Мне на Москве был в детстве ведом
Один, другой священник – брат
Ее двоюродный. По женской
Я линии – Преображенский;
И благолепие люблю,
Сироту приютила пожилая и бездетная семья фон Кеппен. Хозяин дома был известным лютеранским богословом, ученым библеистом, питомцем Дерптского университета, специалистом по Ветхому Завету, знатоком древнееврейского языка, членом Библейского общества, поставившего своей целью распространение Священного Писания в России. Одновременно фон Кеппен исполнял должность главноуправляющего имениями князя Воронцова. Опыт православного благочестия Александры Дмитриевны, взращенный поколениями семьи русского духовенства, встретился здесь с опытом благочестия лютеранского, с трехсотлетней культурой чтения и изучения Книги книг, с духом возвышенного мистического пиетизма. Эта замечательная школа немецкого уклада с его добросовестностью, чистотой, религиозным отношением к жизни, серьезностью научных интересов и трудолюбием сформировала характер матери будущего поэта и отозвалась в его собственной судьбе.
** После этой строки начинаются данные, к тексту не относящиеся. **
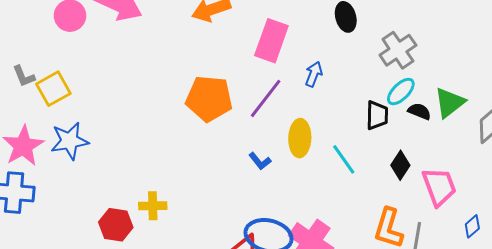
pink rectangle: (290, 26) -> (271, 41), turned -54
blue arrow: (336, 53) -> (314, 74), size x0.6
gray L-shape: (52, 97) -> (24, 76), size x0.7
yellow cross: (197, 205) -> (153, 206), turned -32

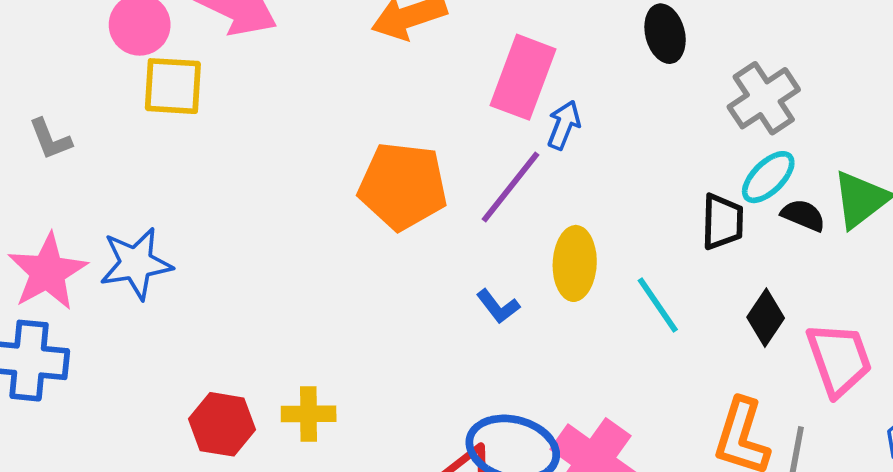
blue arrow: (314, 74) -> (564, 125), moved
yellow square: (53, 89) -> (173, 86), moved, turned 32
yellow cross: (153, 206) -> (309, 414), moved

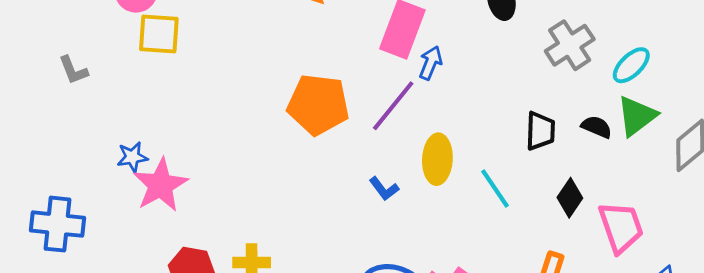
cyan ellipse: (768, 177) -> (631, 65), moved
blue star: (136, 263) -> (132, 157), size x0.6
pink star: (48, 272) -> (160, 185), moved

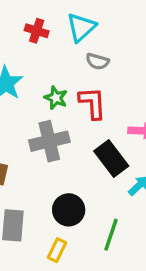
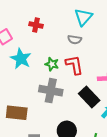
cyan triangle: (81, 27) -> (83, 17), moved
gray cross: (49, 141) -> (51, 91), turned 30

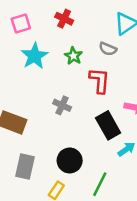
green star: (52, 64) -> (73, 56), moved
gray cross: (51, 91) -> (62, 105), size x0.6

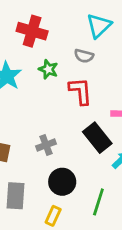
red cross: (64, 19) -> (32, 31), size x1.5
gray cross: (62, 105) -> (46, 145), moved, turned -36

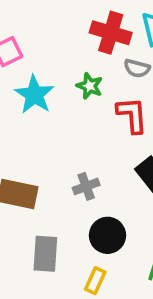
red cross: (32, 31) -> (111, 33), moved

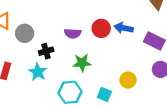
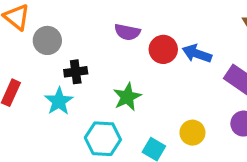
purple semicircle: (73, 33) -> (127, 32), moved
green star: (82, 63) -> (127, 97), turned -30

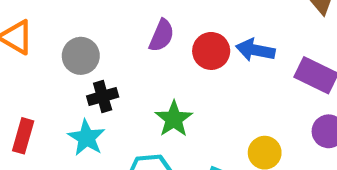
purple semicircle: (127, 32) -> (162, 35), turned -70
gray circle: (47, 40) -> (81, 56), moved

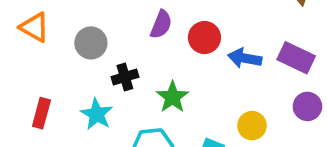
blue arrow: (255, 50) -> (245, 58), moved
black cross: (103, 97) -> (125, 77), moved

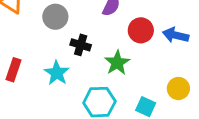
red circle: (204, 37) -> (141, 30), moved
black cross: (125, 77) -> (81, 45), turned 30

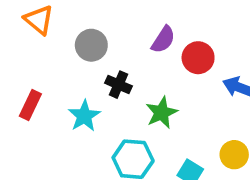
red circle: (141, 30) -> (198, 58), moved

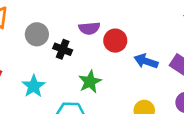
purple semicircle: (163, 40) -> (89, 28), turned 54
black cross: (119, 85) -> (63, 49), moved

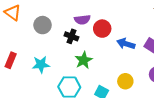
black cross: (63, 49) -> (71, 36), moved
cyan star: (34, 86) -> (41, 65), turned 30

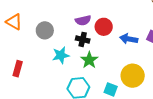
black cross: (71, 36) -> (83, 39), moved
cyan star: (41, 65) -> (61, 55), moved
yellow circle: (125, 81) -> (133, 76), size x1.5

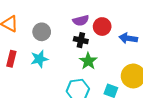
cyan star: (61, 55) -> (39, 59), moved
red rectangle: (18, 69) -> (11, 59), moved

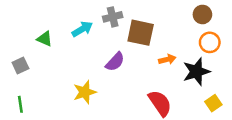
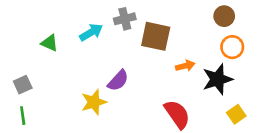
purple semicircle: (115, 62) -> (118, 81), moved
gray square: (20, 65) -> (23, 85), moved

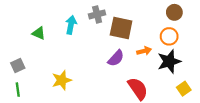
cyan arrow: (91, 32) -> (71, 25), turned -48
orange circle: (232, 47) -> (169, 36), moved
purple semicircle: (118, 81) -> (116, 58), moved
yellow star: (94, 102) -> (62, 80), moved

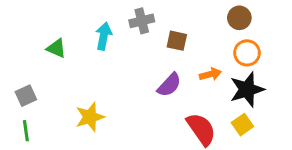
brown circle: (174, 12) -> (239, 18), moved
brown square: (121, 28) -> (177, 41), size x0.6
yellow square: (184, 89) -> (242, 125), moved

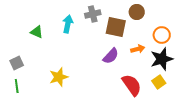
brown circle: (239, 18) -> (137, 12), moved
brown square: (177, 41) -> (116, 27), size x1.5

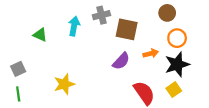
brown circle: (137, 12) -> (167, 13), moved

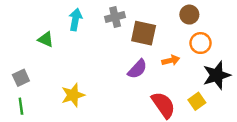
cyan arrow: (74, 26) -> (75, 20), moved
black star: (177, 64) -> (217, 75), moved

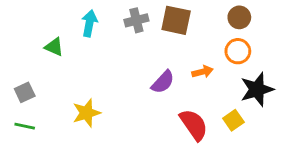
brown circle: (189, 15) -> (239, 17), moved
brown square: (144, 33) -> (176, 20), moved
green line: (21, 106) -> (25, 126), turned -70

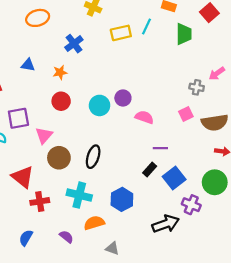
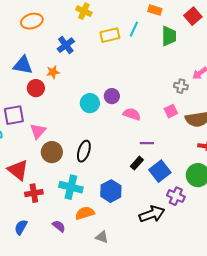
blue triangle: (28, 65) -> (23, 65), size x1.5
red circle: (61, 101) -> (36, 88), moved

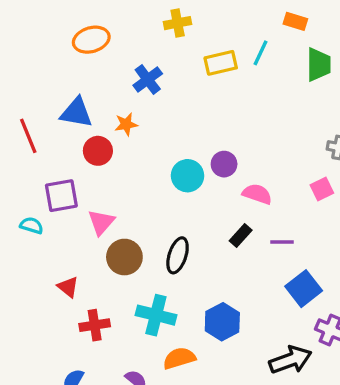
yellow cross: (84, 11) -> (178, 23), turned -35
black rectangle: (137, 163) -> (241, 235), moved
red triangle: (18, 170) -> (68, 287), size x0.6

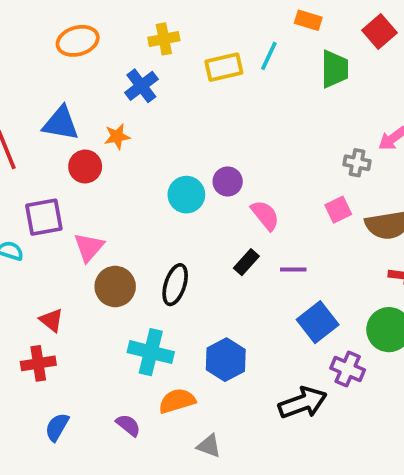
yellow cross: (178, 23) -> (164, 39), moved
pink semicircle: (257, 194) -> (265, 215), turned 32
red cross: (95, 325) -> (38, 363), moved

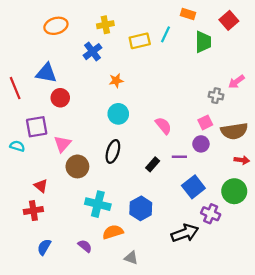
orange star: (117, 136) -> (116, 81), moved
purple circle: (228, 181) -> (201, 144), moved
black rectangle: (246, 262) -> (153, 164), moved
black ellipse: (175, 285) -> (113, 151), moved

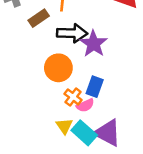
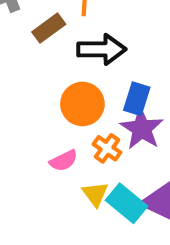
purple star: (94, 44) -> (142, 129), moved
blue rectangle: (95, 87) -> (137, 99), moved
pink semicircle: (85, 105) -> (64, 161), moved

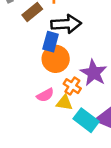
blue rectangle: (137, 99) -> (51, 42), moved
yellow triangle: (95, 194) -> (64, 103), moved, turned -42

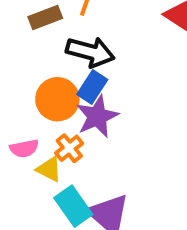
blue rectangle: (51, 42) -> (92, 87), moved
purple star: (94, 73) -> (97, 116), moved

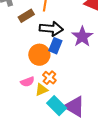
purple star: (97, 116) -> (82, 37), moved
yellow triangle: (49, 169) -> (42, 90), turned -40

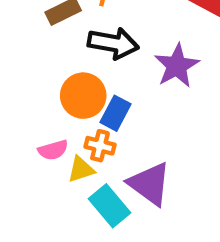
blue rectangle: (55, 46) -> (116, 113), moved
orange cross: (49, 78) -> (100, 146), turned -32
purple triangle: (75, 107) -> (149, 184), moved

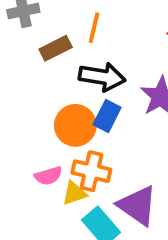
blue rectangle: (116, 113) -> (107, 116), moved
orange cross: (100, 146) -> (91, 171), size x1.4

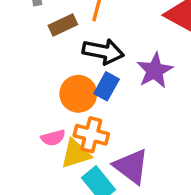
yellow triangle: (74, 193) -> (76, 154), size x1.4

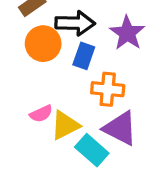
orange circle: (78, 94) -> (43, 44), moved
orange cross: (91, 135) -> (108, 89), moved

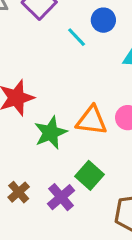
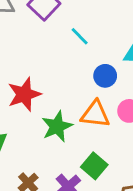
blue circle: (103, 20) -> (105, 76), moved

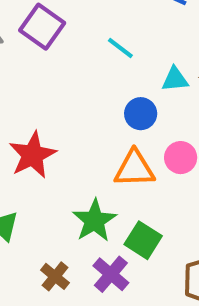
cyan line: (80, 36) -> (120, 48), moved
green star: (57, 126) -> (94, 221), moved

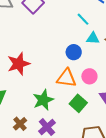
cyan line: (120, 48) -> (83, 19), moved
green square: (143, 240) -> (78, 103), moved

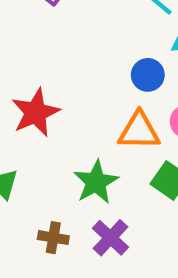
brown cross: (20, 124) -> (53, 238), turned -32

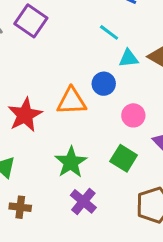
orange triangle: (139, 131) -> (72, 101), moved
brown cross: (53, 238) -> (20, 207), moved

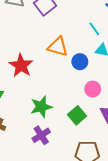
orange triangle: (72, 101) -> (58, 47), moved
red star: (25, 115) -> (21, 65), turned -30

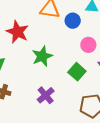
green star: (41, 107) -> (42, 56), moved

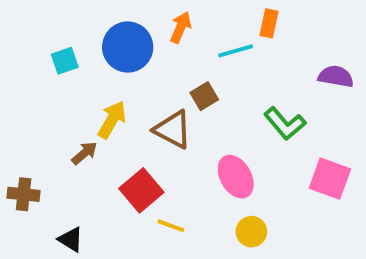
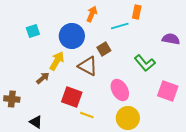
blue circle: (128, 47) -> (72, 36), moved
red square: (141, 190) -> (72, 97), turned -30
yellow circle: (251, 232) -> (128, 118), size x1.5

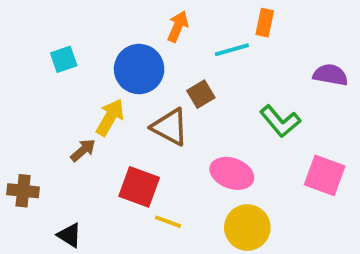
pink ellipse: (120, 90) -> (232, 173), turned -40

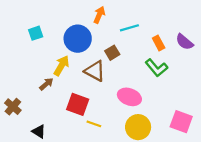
orange rectangle: (265, 23) -> (159, 43), moved, turned -40
purple semicircle: (330, 75) -> (184, 42), turned -150
pink square: (325, 175) -> (181, 122), moved
brown cross: (23, 191) -> (13, 107), turned 35

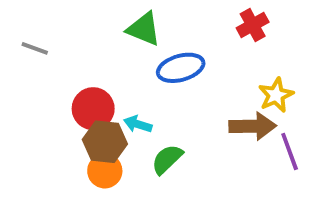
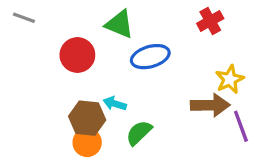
gray line: (35, 48) -> (24, 18), moved
red circle: (93, 109) -> (77, 55), moved

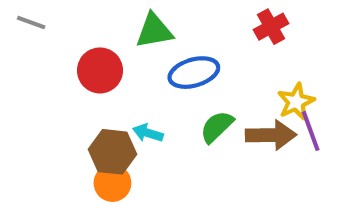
green triangle: (120, 24) -> (154, 31), turned -32
purple line: (241, 126) -> (311, 131), moved
green semicircle: (139, 133) -> (217, 127), moved

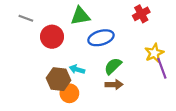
gray line: (31, 22) -> (26, 18), moved
brown arrow: (271, 135) -> (114, 85), moved, size x0.7
orange circle: (112, 183) -> (69, 93), moved

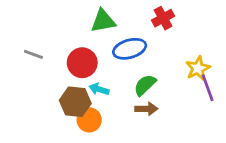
red cross: (141, 14) -> (163, 18), moved
gray line: (26, 18) -> (33, 54), moved
red circle: (52, 37) -> (82, 63), moved

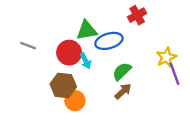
green triangle: (103, 21) -> (87, 30), moved
cyan arrow: (99, 89) -> (86, 61), moved, turned -133
brown arrow: (146, 109) -> (123, 91), turned -42

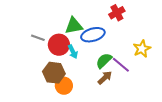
gray line: (28, 46) -> (38, 38), moved
purple line: (175, 74) -> (121, 65), moved, turned -30

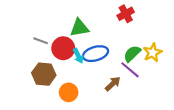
blue ellipse: (93, 35) -> (96, 54), moved
green semicircle: (104, 61) -> (132, 54), moved
brown hexagon: (54, 73) -> (44, 74), moved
Обстановку дома фон Кеппенов, известную ему как часть семейного предания, он так воссоздаст в поэме «Младенчество»:
Но сироту за дочь лелеять
Взялась немецкая чета:
К ним чтицей в дом вступила та,
Отрадно было старым сеять
Изящных чувств и знаний сев
В мечты одной из русских дев.
Читали Библию супруги,
Усевшись чинно, по утрам,
Забыть и крепостные слуги
Не смели в праздник Божий храм.
И на чепец сидящей дамы,
И на чтеца глядел из рамы
Румяный Лютер: одобрял
Их рвенье Доктор, что швырял
Чернильницей в Веельзевула,
Когда отваживался шут
Его ученый путать труд,
Над коим благочестье гнуло
Мужской, с височками, парик
И вялый, добрый женский лик.
С осанкою иноплеменной
Библейский посещали дом
То квакер в шляпе, гость надменный
Учтиво-чопорных хором,
То менонит, насельник Юга,
Часы высокого досуга
Хозяин, дерптский богослов,
Все посвящал науке слов
Еврейских Ветхого Завета,
В перчатке черной (кто б сказал,
Что нет руки в ней?) он стоя
И левою писал с рассвета,
Обрит и статен, в парике
Дерптский университет, с его высоким духом немецкой науки, где изучал теологию фон Кеппен, всегда был родным русской культуре. Еще до войны 1812 года там профессорствовал Андрей Сергеевич Кайсаров, один из основоположников русской славистики, ставший в год грозных испытаний начальником походной типографии Кутузова, привлекший к работе в ней друга своей юности, а тогда поручика Московского ополчения, Василия Андреевича Жуковского, и погибший во время Заграничного похода русской армии. Позже сам Жуковский немало времени провел в Дерптском университете, подружился с его профессорами и получил в нем степень доктора философии. Преподавал там на медицинском факультете и замечательный хирург, врач-бессребреник Иван Филиппович Мойер, муж музы Жуковского Маши Протасовой, а среди его учеников был и великий доктор Николай Иванович Пирогов, проявивший себя не только в медицине, но и в богословии.